Check which lines of the entries that follow hold "keygen", then give the number of those lines and nothing more.
◆ ◆ ◆ ◆ ◆
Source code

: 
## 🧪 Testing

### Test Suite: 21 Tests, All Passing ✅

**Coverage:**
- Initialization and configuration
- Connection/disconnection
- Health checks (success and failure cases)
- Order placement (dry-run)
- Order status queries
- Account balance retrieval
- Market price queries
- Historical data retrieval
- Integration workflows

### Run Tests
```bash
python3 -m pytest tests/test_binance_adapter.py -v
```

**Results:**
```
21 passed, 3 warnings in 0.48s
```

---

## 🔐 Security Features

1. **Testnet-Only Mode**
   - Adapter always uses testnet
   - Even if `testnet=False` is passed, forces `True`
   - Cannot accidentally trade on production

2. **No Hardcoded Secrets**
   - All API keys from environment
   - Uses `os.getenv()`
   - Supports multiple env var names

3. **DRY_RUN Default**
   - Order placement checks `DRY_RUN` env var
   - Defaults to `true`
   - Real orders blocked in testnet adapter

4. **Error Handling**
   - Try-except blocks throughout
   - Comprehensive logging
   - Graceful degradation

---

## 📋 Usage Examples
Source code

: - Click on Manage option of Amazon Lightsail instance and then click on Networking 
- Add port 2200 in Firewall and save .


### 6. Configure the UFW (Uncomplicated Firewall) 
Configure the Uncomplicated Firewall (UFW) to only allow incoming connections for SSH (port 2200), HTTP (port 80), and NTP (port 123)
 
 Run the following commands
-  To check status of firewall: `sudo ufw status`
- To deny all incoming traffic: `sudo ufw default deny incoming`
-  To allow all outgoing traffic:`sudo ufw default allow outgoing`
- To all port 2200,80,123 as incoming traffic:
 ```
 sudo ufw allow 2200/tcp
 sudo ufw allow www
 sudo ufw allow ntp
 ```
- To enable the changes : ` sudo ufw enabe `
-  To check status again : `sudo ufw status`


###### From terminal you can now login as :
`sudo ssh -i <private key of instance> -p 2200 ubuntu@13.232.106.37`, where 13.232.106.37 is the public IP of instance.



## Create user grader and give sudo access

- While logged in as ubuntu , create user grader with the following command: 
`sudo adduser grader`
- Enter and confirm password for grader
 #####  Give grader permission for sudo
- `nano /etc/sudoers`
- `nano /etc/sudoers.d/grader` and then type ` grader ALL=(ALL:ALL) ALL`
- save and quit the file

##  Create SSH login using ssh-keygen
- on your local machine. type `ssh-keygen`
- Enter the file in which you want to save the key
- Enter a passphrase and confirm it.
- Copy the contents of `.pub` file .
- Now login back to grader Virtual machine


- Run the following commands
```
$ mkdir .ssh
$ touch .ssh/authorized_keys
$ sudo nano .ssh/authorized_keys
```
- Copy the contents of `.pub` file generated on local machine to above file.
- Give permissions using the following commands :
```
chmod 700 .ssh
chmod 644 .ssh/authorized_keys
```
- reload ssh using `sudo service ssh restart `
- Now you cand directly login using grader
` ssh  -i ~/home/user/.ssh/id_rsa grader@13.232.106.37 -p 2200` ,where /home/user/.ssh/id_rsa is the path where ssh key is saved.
◆ ◆ ◆ ◆ ◆
The answer: 2